Software security’s best practices leverage good software engineering practice and involve thinking about security early in the software design life cycle (SDLC), knowing and understanding common threats (including language-based flaws and pitfalls), designing for security, and subjecting all software artifacts to thorough objective risk analyses and testing.
Security is an emergent property of a software system. This is a subtle point often lost on development people who tend to focus on functionality. Obviously, there are security functions in the world, and most modern software includes security features, but adding features such as SSL (for cryptographically protecting communications) does not present a complete solution to the security problem. A security problem is more likely to arise because of a problem in a standard part of the system (e.g., the API to the server) than in some given security feature. This is an important reason why software security must be part of a full lifecycle approach. Just as you cannot test quality into a piece of software, you can not spray paint security features onto a design and expect it to become secure.
Figure 1: Software security best practices applied to various software artifacts in the Software Design Life Cycle (SDLC)
As practitioners become aware of software security’s importance, they are increasingly adopting and evolving a set of best practices to address the problem. There is no substitute for working software security as deeply into the development process as possible and taking advantage of the engineering lessons software practitioners have learned over the years. Figure 1 specifies one set of best practices and shows how software practitioners can apply them to the various software artifacts produced during software development. Although the artifacts are shown laid out in a linear sequence, most organizations follow an iterative approach, which means that best practices will be cycled through more than once as the software evolves.
Software security best practices apply at various levels:
- The requirements level: Security requirements must cover both overt functional security (e.g., the use of applied cryptography) and emergent characteristics.
- The design and architecture level: A system must be coherent and present a unified security architecture that takes into account security principles (such as the principle of least privilege).
- The code level: Static analysis tools — tools that scan source code for common vulnerabilities — can discover implementation bugs at the code level.

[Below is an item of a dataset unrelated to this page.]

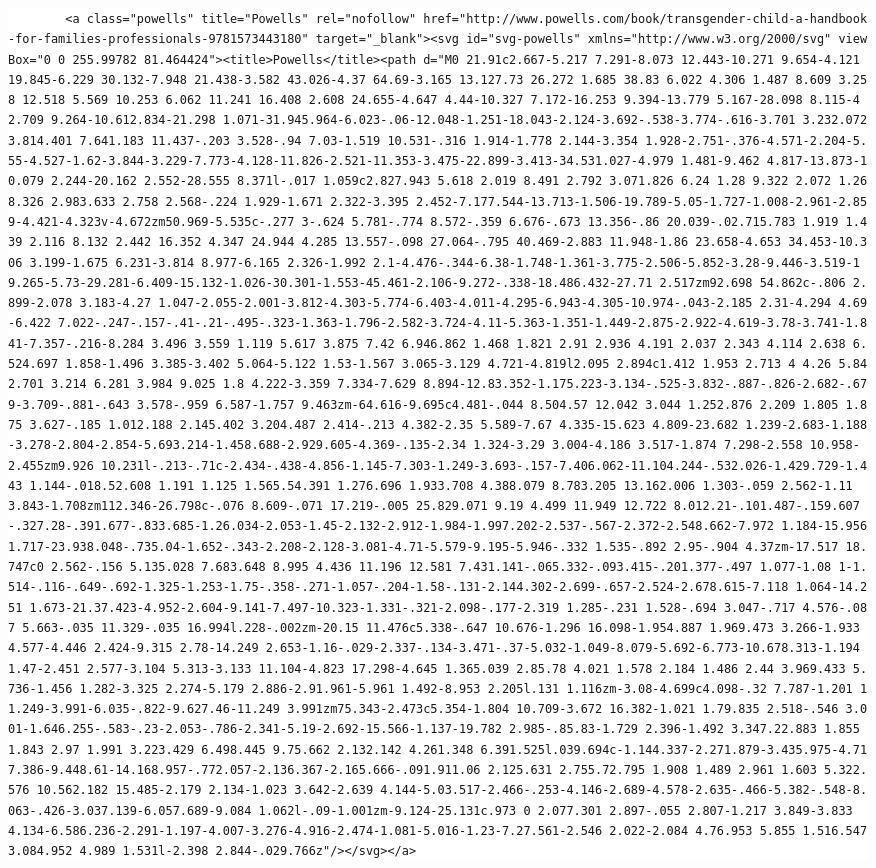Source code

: 			<a class="powells" title="Powells" rel="nofollow" href="http://www.powells.com/book/transgender-child-a-handbook-for-families-professionals-9781573443180" target="_blank"><svg id="svg-powells" xmlns="http://www.w3.org/2000/svg" viewBox="0 0 255.99782 81.464424"><title>Powells</title><path d="M0 21.91c2.667-5.217 7.291-8.073 12.443-10.271 9.654-4.121 19.845-6.229 30.132-7.948 21.438-3.582 43.026-4.37 64.69-3.165 13.127.73 26.272 1.685 38.83 6.022 4.306 1.487 8.609 3.258 12.518 5.569 10.253 6.062 11.241 16.408 2.608 24.655-4.647 4.44-10.327 7.172-16.253 9.394-13.779 5.167-28.098 8.115-42.709 9.264-10.612.834-21.298 1.071-31.945.964-6.023-.06-12.048-1.251-18.043-2.124-3.692-.538-3.774-.616-3.701 3.232.072 3.814.401 7.641.183 11.437-.203 3.528-.94 7.03-1.519 10.531-.316 1.914-1.778 2.144-3.354 1.928-2.751-.376-4.571-2.204-5.55-4.527-1.62-3.844-3.229-7.773-4.128-11.826-2.521-11.353-3.475-22.899-3.413-34.531.027-4.979 1.481-9.462 4.817-13.873-10.079 2.244-20.162 2.552-28.555 8.371l-.017 1.059c2.827.943 5.618 2.019 8.491 2.792 3.071.826 6.24 1.28 9.322 2.072 1.268.326 2.983.633 2.758 2.568-.224 1.929-1.671 2.322-3.395 2.452-7.177.544-13.713-1.506-19.789-5.05-1.727-1.008-2.961-2.859-4.421-4.323v-4.672zm50.969-5.535c-.277 3-.624 5.781-.774 8.572-.359 6.676-.673 13.356-.86 20.039-.02.715.783 1.919 1.439 2.116 8.132 2.442 16.352 4.347 24.944 4.285 13.557-.098 27.064-.795 40.469-2.883 11.948-1.86 23.658-4.653 34.453-10.306 3.199-1.675 6.231-3.814 8.977-6.165 2.326-1.992 2.1-4.476-.344-6.38-1.748-1.361-3.775-2.506-5.852-3.28-9.446-3.519-19.265-5.73-29.281-6.409-15.132-1.026-30.301-1.553-45.461-2.106-9.272-.338-18.486.432-27.71 2.517zm92.698 54.862c-.806 2.899-2.078 3.183-4.27 1.047-2.055-2.001-3.812-4.303-5.774-6.403-4.011-4.295-6.943-4.305-10.974-.043-2.185 2.31-4.294 4.69-6.422 7.022-.247-.157-.41-.21-.495-.323-1.363-1.796-2.582-3.724-4.11-5.363-1.351-1.449-2.875-2.922-4.619-3.78-3.741-1.841-7.357-.216-8.284 3.496 3.559 1.119 5.617 3.875 7.42 6.946.862 1.468 1.821 2.91 2.936 4.191 2.037 2.343 4.114 2.638 6.524.697 1.858-1.496 3.385-3.402 5.064-5.122 1.53-1.567 3.065-3.129 4.721-4.819l2.095 2.894c1.412 1.953 2.713 4 4.26 5.84 2.701 3.214 6.281 3.984 9.025 1.8 4.222-3.359 7.334-7.629 8.894-12.83.352-1.175.223-3.134-.525-3.832-.887-.826-2.682-.679-3.709-.881-.643 3.578-.959 6.587-1.757 9.463zm-64.616-9.695c4.481-.044 8.504.57 12.042 3.044 1.252.876 2.209 1.805 1.875 3.627-.185 1.012.188 2.145.402 3.204.487 2.414-.213 4.382-2.35 5.589-7.67 4.335-15.623 4.809-23.682 1.239-2.683-1.188-3.278-2.804-2.854-5.693.214-1.458.688-2.929.605-4.369-.135-2.34 1.324-3.29 3.004-4.186 3.517-1.874 7.298-2.558 10.958-2.455zm9.926 10.231l-.213-.71c-2.434-.438-4.856-1.145-7.303-1.249-3.693-.157-7.406.062-11.104.244-.532.026-1.429.729-1.443 1.144-.018.52.608 1.191 1.125 1.565.54.391 1.276.696 1.933.708 4.388.079 8.783.205 13.162.006 1.303-.059 2.562-1.11 3.843-1.708zm112.346-26.798c-.076 8.609-.071 17.219-.005 25.829.071 9.19 4.499 11.949 12.722 8.012.21-.101.487-.159.607-.327.28-.391.677-.833.685-1.26.034-2.053-1.45-2.132-2.912-1.984-1.997.202-2.537-.567-2.372-2.548.662-7.972 1.184-15.956 1.717-23.938.048-.735.04-1.652-.343-2.208-2.128-3.081-4.71-5.579-9.195-5.946-.332 1.535-.892 2.95-.904 4.37zm-17.517 18.747c0 2.562-.156 5.135.028 7.683.648 8.995 4.436 11.196 12.581 7.431.141-.065.332-.093.415-.201.377-.497 1.077-1.08 1-1.514-.116-.649-.692-1.325-1.253-1.75-.358-.271-1.057-.204-1.58-.131-2.144.302-2.699-.657-2.524-2.678.615-7.118 1.064-14.251 1.673-21.37.423-4.952-2.604-9.141-7.497-10.323-1.331-.321-2.098-.177-2.319 1.285-.231 1.528-.694 3.047-.717 4.576-.087 5.663-.035 11.329-.035 16.994l.228-.002zm-20.15 11.476c5.338-.647 10.676-1.296 16.098-1.954.887 1.969.473 3.266-1.933 4.577-4.446 2.424-9.315 2.78-14.249 2.653-1.16-.029-2.337-.134-3.471-.37-5.032-1.049-8.079-5.692-6.773-10.678.313-1.194 1.47-2.451 2.577-3.104 5.313-3.133 11.104-4.823 17.298-4.645 1.365.039 2.85.78 4.021 1.578 2.184 1.486 2.44 3.969.433 5.736-1.456 1.282-3.325 2.274-5.179 2.886-2.91.961-5.961 1.492-8.953 2.205l.131 1.116zm-3.08-4.699c4.098-.32 7.787-1.201 11.249-3.991-6.035-.822-9.627.46-11.249 3.991zm75.343-2.473c5.354-1.804 10.709-3.672 16.382-1.021 1.79.835 2.518-.546 3.001-1.646.255-.583-.23-2.053-.786-2.341-5.19-2.692-15.566-1.137-19.782 2.985-.85.83-1.729 2.396-1.492 3.347.22.883 1.855 1.843 2.97 1.991 3.223.429 6.498.445 9.75.662 2.132.142 4.261.348 6.391.525l.039.694c-1.144.337-2.271.879-3.435.975-4.717.386-9.448.61-14.168.957-.772.057-2.136.367-2.165.666-.091.911.06 2.125.631 2.755.72.795 1.908 1.489 2.961 1.603 5.322.576 10.562.182 15.485-2.179 2.134-1.023 3.642-2.639 4.144-5.03.517-2.466-.253-4.146-2.689-4.578-2.635-.466-5.382-.548-8.063-.426-3.037.139-6.057.689-9.084 1.062l-.09-1.001zm-9.124-25.131c.973 0 2.077.301 2.897-.055 2.807-1.217 3.849-3.833 4.134-6.586.236-2.291-1.197-4.007-3.276-4.916-2.474-1.081-5.016-1.23-7.27.561-2.546 2.022-2.084 4.76.953 5.855 1.516.547 3.084.952 4.989 1.531l-2.398 2.844-.029.766z"/></svg></a>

Risks crop up during all stages of the software life cycle, so a constant risk analysis thread, with recurring risk tracking and monitoring activities, is highly recommended. Security testing must encompass two strategies: testing security functionality with standard functional testing techniques, and risk-based security testing based on attack patterns and threat models. Penetration testing is also useful, especially if an architectural risk analysis is specifically driving the tests.